• _WHAT TO DO_: Transcribe the lines of the material from the line with "<!-- YOUTUBE:START -->" to the line with "Gets/sets computers time", both included, and leave the pictures out of your answer.

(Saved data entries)

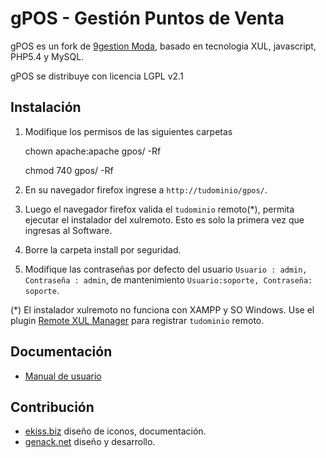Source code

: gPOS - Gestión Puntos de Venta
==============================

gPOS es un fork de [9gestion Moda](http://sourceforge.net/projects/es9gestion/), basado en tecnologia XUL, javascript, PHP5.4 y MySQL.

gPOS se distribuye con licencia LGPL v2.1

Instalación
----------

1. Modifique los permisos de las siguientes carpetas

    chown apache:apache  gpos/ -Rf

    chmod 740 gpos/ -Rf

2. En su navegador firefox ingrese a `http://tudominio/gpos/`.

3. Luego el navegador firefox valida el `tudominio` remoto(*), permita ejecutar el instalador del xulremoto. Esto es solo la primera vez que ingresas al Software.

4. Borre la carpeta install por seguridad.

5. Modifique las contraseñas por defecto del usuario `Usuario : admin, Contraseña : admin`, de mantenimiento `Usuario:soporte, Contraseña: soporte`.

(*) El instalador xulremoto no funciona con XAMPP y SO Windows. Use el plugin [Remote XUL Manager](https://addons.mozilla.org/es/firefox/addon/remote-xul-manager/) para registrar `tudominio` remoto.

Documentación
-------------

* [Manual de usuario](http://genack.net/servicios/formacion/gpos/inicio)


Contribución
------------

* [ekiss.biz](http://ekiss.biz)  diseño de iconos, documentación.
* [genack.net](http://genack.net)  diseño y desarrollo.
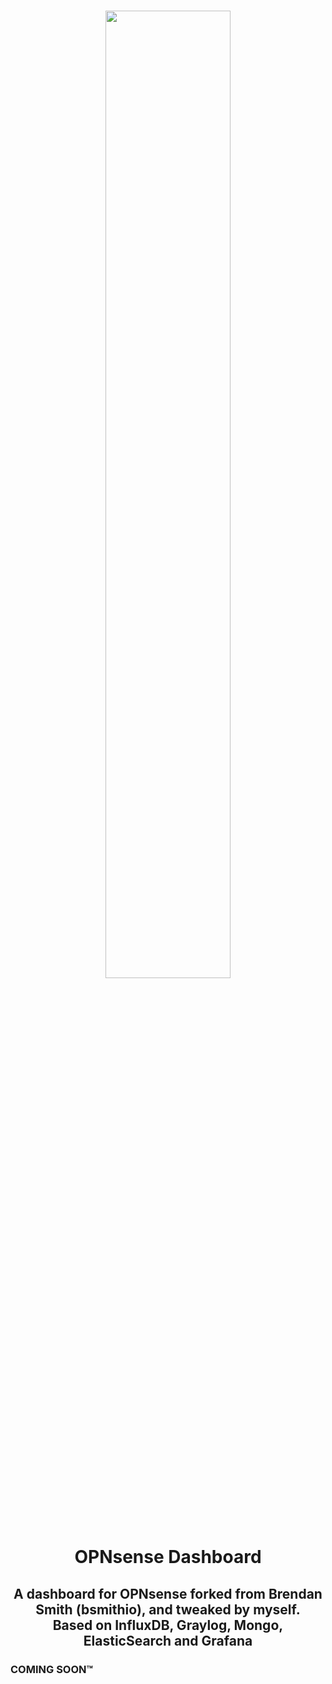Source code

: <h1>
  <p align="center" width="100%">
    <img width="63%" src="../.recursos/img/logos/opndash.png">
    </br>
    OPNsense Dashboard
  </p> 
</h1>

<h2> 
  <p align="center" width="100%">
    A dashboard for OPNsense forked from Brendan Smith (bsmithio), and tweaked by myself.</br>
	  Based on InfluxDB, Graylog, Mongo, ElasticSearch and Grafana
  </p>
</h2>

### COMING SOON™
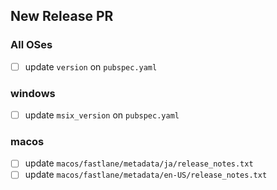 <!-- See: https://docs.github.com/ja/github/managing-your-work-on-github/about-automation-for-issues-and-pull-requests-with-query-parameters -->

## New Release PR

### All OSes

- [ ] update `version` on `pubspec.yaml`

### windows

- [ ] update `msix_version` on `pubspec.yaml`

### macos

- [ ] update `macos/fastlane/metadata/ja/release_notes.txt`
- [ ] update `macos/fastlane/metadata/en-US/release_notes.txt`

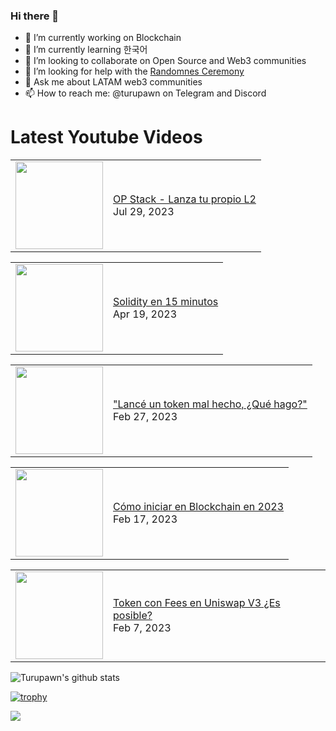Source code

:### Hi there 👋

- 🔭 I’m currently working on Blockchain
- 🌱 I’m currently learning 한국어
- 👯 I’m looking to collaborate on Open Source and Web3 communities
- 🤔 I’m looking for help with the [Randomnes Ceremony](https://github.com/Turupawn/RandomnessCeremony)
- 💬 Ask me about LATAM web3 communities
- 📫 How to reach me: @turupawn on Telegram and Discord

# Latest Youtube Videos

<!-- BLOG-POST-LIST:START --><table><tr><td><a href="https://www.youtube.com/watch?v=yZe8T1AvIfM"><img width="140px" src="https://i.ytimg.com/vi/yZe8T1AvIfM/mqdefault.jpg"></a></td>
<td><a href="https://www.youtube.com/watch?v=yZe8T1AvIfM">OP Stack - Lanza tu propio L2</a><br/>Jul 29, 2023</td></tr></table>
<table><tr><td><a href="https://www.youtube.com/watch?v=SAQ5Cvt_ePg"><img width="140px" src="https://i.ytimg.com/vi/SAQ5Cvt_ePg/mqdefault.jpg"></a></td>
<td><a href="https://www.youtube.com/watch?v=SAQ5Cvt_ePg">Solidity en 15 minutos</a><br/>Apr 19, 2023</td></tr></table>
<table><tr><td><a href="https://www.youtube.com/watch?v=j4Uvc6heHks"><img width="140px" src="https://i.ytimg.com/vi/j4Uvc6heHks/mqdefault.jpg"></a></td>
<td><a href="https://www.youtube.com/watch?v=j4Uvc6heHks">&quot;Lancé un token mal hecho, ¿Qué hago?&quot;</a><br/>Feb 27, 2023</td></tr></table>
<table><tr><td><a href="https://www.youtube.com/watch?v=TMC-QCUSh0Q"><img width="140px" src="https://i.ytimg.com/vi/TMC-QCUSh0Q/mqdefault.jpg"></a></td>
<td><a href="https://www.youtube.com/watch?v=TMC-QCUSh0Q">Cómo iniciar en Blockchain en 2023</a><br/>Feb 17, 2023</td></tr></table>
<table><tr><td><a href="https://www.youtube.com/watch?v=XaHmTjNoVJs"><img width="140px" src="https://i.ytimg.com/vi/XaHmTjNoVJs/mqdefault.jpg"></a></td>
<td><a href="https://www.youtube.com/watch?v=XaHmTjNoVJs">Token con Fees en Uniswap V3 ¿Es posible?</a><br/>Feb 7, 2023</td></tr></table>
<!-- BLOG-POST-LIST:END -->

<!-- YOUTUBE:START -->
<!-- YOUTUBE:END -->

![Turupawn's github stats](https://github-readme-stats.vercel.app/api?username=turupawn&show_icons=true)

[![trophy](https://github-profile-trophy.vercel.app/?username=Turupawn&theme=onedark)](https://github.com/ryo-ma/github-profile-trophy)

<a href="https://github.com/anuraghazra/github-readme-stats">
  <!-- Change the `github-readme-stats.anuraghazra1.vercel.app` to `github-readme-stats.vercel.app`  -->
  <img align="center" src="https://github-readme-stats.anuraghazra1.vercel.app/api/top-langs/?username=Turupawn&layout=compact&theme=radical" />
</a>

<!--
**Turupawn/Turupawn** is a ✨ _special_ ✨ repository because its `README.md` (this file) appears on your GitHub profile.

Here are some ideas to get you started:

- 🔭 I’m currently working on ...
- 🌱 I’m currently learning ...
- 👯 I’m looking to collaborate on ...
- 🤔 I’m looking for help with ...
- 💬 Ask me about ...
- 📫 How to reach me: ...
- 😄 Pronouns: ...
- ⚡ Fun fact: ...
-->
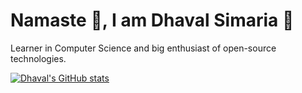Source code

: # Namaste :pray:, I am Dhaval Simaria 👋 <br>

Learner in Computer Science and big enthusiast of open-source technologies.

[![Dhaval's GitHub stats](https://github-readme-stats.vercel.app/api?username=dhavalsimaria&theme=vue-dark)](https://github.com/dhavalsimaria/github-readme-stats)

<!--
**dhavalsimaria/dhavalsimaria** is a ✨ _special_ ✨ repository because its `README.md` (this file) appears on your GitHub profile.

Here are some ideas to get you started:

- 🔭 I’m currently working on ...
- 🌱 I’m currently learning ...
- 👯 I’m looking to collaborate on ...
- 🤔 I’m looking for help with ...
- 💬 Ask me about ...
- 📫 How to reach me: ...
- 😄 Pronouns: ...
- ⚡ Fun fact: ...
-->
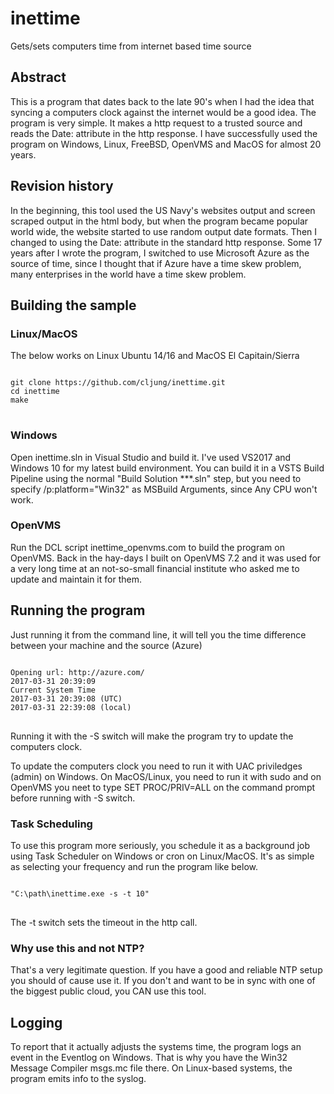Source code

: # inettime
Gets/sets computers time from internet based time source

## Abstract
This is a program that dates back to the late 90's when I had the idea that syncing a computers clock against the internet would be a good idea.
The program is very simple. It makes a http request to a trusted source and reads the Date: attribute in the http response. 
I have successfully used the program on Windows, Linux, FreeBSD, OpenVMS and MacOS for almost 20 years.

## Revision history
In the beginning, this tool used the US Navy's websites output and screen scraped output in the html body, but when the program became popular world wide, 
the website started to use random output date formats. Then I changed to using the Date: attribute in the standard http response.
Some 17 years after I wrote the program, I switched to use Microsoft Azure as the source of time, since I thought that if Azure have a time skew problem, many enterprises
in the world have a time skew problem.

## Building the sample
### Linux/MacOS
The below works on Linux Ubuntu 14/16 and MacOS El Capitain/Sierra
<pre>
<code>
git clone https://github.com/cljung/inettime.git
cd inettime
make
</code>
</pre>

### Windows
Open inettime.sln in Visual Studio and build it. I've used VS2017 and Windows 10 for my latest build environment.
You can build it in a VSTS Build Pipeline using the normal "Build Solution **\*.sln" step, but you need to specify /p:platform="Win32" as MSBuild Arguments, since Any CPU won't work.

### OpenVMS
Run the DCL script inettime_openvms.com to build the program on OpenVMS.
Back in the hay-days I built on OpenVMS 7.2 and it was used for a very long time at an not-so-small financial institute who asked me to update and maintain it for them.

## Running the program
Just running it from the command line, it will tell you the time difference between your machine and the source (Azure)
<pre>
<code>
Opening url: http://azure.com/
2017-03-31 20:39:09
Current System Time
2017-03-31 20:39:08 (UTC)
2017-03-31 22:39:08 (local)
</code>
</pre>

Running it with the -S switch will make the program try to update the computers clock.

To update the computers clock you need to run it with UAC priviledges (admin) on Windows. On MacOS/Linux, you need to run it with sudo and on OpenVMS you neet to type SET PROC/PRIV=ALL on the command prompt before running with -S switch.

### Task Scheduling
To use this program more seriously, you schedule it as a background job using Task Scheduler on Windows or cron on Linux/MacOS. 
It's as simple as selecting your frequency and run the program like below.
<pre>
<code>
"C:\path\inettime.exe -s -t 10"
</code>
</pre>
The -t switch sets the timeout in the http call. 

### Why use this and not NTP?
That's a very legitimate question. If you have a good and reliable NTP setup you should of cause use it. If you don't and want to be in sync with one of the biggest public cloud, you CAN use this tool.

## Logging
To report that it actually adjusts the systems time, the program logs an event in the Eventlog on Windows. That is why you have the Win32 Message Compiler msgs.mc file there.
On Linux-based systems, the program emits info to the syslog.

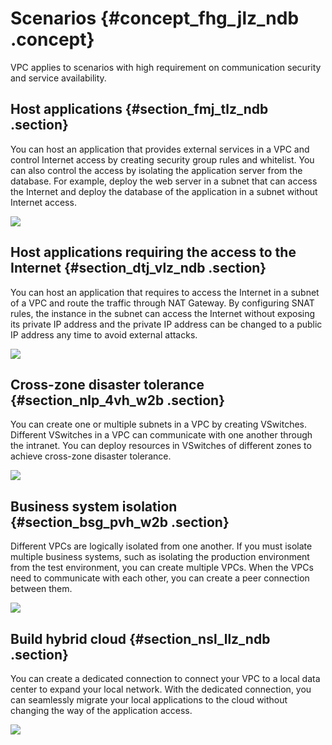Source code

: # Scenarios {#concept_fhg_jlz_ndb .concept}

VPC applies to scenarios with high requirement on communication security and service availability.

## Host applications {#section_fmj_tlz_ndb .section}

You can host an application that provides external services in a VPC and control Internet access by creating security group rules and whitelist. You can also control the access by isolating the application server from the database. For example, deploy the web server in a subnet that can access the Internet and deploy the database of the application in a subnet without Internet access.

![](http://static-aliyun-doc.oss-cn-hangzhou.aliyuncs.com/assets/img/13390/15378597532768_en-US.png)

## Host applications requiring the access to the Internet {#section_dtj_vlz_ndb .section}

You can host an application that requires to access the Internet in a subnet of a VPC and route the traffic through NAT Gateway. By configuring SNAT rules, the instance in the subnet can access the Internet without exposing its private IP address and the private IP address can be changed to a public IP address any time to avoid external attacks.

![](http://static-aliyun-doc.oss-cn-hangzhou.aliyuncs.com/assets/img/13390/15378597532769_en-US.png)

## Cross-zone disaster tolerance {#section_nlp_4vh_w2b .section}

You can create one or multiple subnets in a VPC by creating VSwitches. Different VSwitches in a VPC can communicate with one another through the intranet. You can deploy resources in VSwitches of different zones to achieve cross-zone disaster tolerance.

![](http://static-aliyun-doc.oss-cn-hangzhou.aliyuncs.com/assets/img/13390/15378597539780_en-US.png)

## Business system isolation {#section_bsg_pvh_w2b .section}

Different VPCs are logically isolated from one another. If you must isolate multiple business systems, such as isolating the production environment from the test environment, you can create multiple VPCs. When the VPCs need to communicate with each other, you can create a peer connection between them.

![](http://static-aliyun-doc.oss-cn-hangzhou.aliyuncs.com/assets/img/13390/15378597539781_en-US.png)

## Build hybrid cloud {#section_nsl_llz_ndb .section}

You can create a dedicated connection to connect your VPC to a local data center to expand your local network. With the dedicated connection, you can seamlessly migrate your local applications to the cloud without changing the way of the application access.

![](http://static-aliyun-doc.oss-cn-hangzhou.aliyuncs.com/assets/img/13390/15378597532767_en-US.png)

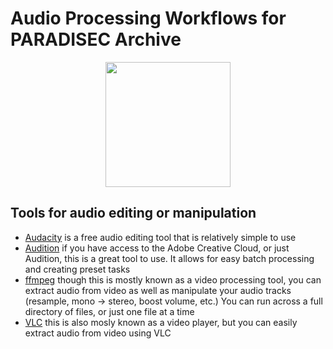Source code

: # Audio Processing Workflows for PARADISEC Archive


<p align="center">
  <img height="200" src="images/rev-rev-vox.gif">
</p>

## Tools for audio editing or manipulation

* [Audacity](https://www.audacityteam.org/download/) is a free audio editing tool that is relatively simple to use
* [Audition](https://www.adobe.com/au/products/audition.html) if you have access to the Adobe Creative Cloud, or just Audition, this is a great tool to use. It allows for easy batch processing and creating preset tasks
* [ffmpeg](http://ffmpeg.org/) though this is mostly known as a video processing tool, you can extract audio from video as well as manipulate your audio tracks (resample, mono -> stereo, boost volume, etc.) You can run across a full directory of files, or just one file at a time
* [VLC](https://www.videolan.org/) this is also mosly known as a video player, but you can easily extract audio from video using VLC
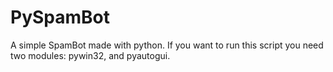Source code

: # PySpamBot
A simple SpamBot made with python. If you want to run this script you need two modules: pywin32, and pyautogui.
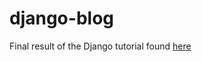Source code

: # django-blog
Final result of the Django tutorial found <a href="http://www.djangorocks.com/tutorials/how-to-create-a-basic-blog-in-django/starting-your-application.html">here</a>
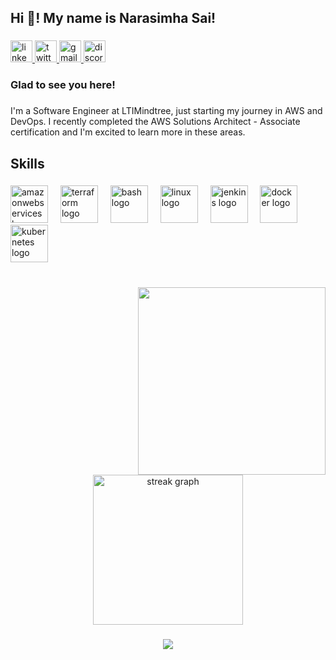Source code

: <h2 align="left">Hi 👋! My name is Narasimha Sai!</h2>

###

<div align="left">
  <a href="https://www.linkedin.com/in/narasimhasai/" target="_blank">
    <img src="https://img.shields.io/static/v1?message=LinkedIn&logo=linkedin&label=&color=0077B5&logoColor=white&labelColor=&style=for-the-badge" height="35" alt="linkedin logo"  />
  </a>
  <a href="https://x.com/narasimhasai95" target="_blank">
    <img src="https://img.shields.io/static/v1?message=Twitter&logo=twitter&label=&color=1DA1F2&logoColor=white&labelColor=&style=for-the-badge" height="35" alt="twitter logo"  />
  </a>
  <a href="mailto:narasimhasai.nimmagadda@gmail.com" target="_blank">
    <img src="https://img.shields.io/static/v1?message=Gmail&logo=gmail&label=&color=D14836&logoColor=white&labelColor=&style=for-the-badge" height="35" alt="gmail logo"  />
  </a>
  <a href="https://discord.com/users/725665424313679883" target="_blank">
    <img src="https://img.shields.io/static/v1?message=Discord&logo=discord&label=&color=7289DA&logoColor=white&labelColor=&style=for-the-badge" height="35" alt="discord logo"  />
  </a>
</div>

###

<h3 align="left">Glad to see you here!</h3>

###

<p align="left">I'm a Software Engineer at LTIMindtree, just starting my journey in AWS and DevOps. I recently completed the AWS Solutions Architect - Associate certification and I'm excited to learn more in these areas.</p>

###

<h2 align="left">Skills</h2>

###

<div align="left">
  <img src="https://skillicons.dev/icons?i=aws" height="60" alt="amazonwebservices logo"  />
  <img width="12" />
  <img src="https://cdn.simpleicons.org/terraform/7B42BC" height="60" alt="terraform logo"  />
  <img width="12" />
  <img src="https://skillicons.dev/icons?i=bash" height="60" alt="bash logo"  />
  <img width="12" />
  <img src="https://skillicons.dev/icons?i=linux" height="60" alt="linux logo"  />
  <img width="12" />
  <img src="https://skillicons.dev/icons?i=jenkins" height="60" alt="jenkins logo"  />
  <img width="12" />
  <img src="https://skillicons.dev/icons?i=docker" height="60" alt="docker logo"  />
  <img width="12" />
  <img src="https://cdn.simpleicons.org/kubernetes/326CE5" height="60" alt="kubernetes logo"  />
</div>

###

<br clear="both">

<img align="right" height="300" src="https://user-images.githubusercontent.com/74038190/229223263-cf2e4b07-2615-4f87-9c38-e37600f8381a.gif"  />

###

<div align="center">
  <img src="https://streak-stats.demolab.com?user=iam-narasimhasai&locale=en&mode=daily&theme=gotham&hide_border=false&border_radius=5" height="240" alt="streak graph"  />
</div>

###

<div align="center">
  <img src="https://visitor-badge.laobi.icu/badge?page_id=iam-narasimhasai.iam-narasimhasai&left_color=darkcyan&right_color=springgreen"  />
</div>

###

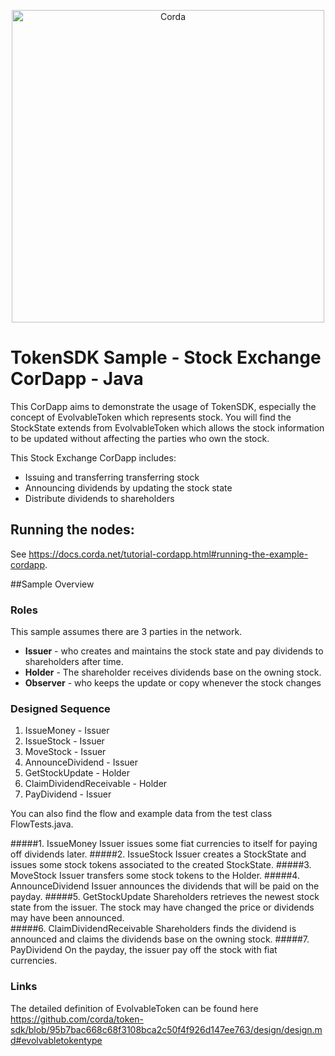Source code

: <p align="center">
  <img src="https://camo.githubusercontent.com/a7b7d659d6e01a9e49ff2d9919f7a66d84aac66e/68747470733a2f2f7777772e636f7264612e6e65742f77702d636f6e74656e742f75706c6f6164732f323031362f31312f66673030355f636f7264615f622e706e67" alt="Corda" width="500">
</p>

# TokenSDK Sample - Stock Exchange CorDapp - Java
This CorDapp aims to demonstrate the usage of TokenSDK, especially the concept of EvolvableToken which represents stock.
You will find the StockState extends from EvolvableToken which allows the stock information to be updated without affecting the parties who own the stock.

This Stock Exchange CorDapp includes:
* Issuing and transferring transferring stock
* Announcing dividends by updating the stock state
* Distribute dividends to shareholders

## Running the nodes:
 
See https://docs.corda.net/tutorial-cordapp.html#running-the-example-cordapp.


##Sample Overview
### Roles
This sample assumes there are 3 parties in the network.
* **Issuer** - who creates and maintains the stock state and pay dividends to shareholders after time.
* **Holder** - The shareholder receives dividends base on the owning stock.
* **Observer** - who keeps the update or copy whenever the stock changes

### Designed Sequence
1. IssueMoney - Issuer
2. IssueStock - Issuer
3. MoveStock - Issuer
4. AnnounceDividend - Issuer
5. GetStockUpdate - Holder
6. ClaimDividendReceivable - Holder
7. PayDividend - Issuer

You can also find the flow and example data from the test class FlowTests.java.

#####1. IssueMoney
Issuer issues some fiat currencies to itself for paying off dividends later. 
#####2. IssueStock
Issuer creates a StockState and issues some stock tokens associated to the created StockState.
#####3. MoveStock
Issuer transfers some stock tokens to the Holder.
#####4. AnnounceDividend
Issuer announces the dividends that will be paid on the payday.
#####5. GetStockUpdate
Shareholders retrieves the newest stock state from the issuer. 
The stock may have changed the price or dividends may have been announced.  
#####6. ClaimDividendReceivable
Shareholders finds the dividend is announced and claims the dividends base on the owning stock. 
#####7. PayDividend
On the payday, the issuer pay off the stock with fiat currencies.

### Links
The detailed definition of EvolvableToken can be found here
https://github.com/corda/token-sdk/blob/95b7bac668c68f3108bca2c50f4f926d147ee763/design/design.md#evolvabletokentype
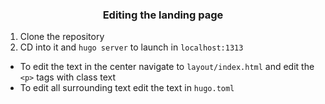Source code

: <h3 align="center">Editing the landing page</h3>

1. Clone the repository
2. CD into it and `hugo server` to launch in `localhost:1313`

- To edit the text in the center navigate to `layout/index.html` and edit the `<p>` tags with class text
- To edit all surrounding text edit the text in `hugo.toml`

• _TASK ANSWER_:
<!-- YOUTUBE:START -->
<!-- YOUTUBE:END -->

![Turupawn's github stats](https://github-readme-stats.vercel.app/api?username=turupawn&show_icons=true)

[![trophy](https://github-profile-trophy.vercel.app/?username=Turupawn&theme=onedark)](https://github.com/ryo-ma/github-profile-trophy)

<a href="https://github.com/anuraghazra/github-readme-stats">
  <!-- Change the `github-readme-stats.anuraghazra1.vercel.app` to `github-readme-stats.vercel.app`  -->
  <img align="center" src="https://github-readme-stats.anuraghazra1.vercel.app/api/top-langs/?username=Turupawn&layout=compact&theme=radical" />
</a>

<!--
**Turupawn/Turupawn** is a ✨ _special_ ✨ repository because its `README.md` (this file) appears on your GitHub profile.

Here are some ideas to get you started:

- 🔭 I’m currently working on ...
- 🌱 I’m currently learning ...
- 👯 I’m looking to collaborate on ...
- 🤔 I’m looking for help with ...
- 💬 Ask me about ...
- 📫 How to reach me: ...
- 😄 Pronouns: ...
- ⚡ Fun fact: ...
-->
Source code

: # Namaste :pray:, I am Dhaval Simaria 👋 <br>

Learner in Computer Science and big enthusiast of open-source technologies.

[![Dhaval's GitHub stats](https://github-readme-stats.vercel.app/api?username=dhavalsimaria&theme=vue-dark)](https://github.com/dhavalsimaria/github-readme-stats)

<!--
**dhavalsimaria/dhavalsimaria** is a ✨ _special_ ✨ repository because its `README.md` (this file) appears on your GitHub profile.

Here are some ideas to get you started:

- 🔭 I’m currently working on ...
- 🌱 I’m currently learning ...
- 👯 I’m looking to collaborate on ...
- 🤔 I’m looking for help with ...
- 💬 Ask me about ...
- 📫 How to reach me: ...
- 😄 Pronouns: ...
- ⚡ Fun fact: ...
-->
Source code

: # inettime
Gets/sets computers time from internet based time source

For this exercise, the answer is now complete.